━━━ Records to process

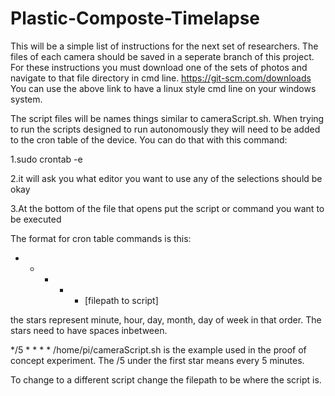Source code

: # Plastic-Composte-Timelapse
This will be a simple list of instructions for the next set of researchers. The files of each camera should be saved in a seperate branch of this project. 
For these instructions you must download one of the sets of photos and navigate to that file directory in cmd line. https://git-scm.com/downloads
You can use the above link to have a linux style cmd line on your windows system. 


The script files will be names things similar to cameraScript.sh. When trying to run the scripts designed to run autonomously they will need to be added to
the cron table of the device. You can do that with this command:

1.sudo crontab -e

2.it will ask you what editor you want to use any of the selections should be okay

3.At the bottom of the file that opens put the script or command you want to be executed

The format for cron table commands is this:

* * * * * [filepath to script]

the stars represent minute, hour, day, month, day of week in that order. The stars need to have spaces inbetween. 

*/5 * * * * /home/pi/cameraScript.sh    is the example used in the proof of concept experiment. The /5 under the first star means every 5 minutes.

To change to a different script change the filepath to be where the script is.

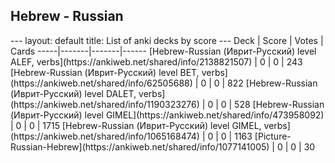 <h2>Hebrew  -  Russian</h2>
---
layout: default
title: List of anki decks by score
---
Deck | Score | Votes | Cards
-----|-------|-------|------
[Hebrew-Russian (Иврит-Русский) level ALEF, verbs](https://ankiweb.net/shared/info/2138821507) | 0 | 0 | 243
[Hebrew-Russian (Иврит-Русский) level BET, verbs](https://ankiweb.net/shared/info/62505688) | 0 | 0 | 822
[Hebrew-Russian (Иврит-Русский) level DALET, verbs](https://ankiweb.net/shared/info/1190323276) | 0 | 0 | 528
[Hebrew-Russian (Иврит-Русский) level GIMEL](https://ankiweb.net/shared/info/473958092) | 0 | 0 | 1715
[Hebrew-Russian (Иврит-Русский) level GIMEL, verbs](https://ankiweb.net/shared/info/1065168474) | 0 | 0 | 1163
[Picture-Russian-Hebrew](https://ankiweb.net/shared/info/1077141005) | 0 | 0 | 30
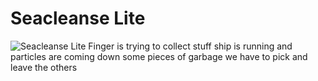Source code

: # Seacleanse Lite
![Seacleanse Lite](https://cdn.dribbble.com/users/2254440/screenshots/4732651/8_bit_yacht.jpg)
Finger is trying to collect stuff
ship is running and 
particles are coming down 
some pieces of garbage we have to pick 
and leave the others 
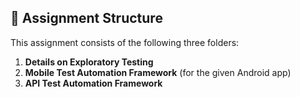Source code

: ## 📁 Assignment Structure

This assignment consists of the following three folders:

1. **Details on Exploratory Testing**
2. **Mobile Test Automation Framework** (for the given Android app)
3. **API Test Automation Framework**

━━━━━━

What you should do – Change every "Hebrew-Russian" in the material to "Hebrew to Russian" and write out all the source text again with nothing else altered. Leave the pictures out of your answer.

Written solution –
Source code

: # Plastic-Composte-Timelapse
This will be a simple list of instructions for the next set of researchers. The files of each camera should be saved in a seperate branch of this project. 
For these instructions you must download one of the sets of photos and navigate to that file directory in cmd line. https://git-scm.com/downloads
You can use the above link to have a linux style cmd line on your windows system. 


The script files will be names things similar to cameraScript.sh. When trying to run the scripts designed to run autonomously they will need to be added to
the cron table of the device. You can do that with this command:

1.sudo crontab -e

2.it will ask you what editor you want to use any of the selections should be okay

3.At the bottom of the file that opens put the script or command you want to be executed

The format for cron table commands is this:

* * * * * [filepath to script]

the stars represent minute, hour, day, month, day of week in that order. The stars need to have spaces inbetween. 

*/5 * * * * /home/pi/cameraScript.sh    is the example used in the proof of concept experiment. The /5 under the first star means every 5 minutes.

To change to a different script change the filepath to be where the script is.

 <h2>Hebrew  -  Russian</h2>
---
layout: default
title: List of anki decks by score
---
Deck | Score | Votes | Cards
-----|-------|-------|------
[Hebrew to Russian (Иврит-Русский) level ALEF, verbs](https://ankiweb.net/shared/info/2138821507) | 0 | 0 | 243
[Hebrew to Russian (Иврит-Русский) level BET, verbs](https://ankiweb.net/shared/info/62505688) | 0 | 0 | 822
[Hebrew to Russian (Иврит-Русский) level DALET, verbs](https://ankiweb.net/shared/info/1190323276) | 0 | 0 | 528
[Hebrew to Russian (Иврит-Русский) level GIMEL](https://ankiweb.net/shared/info/473958092) | 0 | 0 | 1715
[Hebrew to Russian (Иврит-Русский) level GIMEL, verbs](https://ankiweb.net/shared/info/1065168474) | 0 | 0 | 1163
[Picture-Russian-Hebrew](https://ankiweb.net/shared/info/1077141005) | 0 | 0 | 30
Source code

: # Seacleanse Lite
![Seacleanse Lite](https://cdn.dribbble.com/users/2254440/screenshots/4732651/8_bit_yacht.jpg)
Finger is trying to collect stuff
ship is running and 
particles are coming down 
some pieces of garbage we have to pick 
and leave the others 
Source code

: ## 📁 Assignment Structure

This assignment consists of the following three folders:

1. **Details on Exploratory Testing**
2. **Mobile Test Automation Framework** (for the given Android app)
3. **API Test Automation Framework**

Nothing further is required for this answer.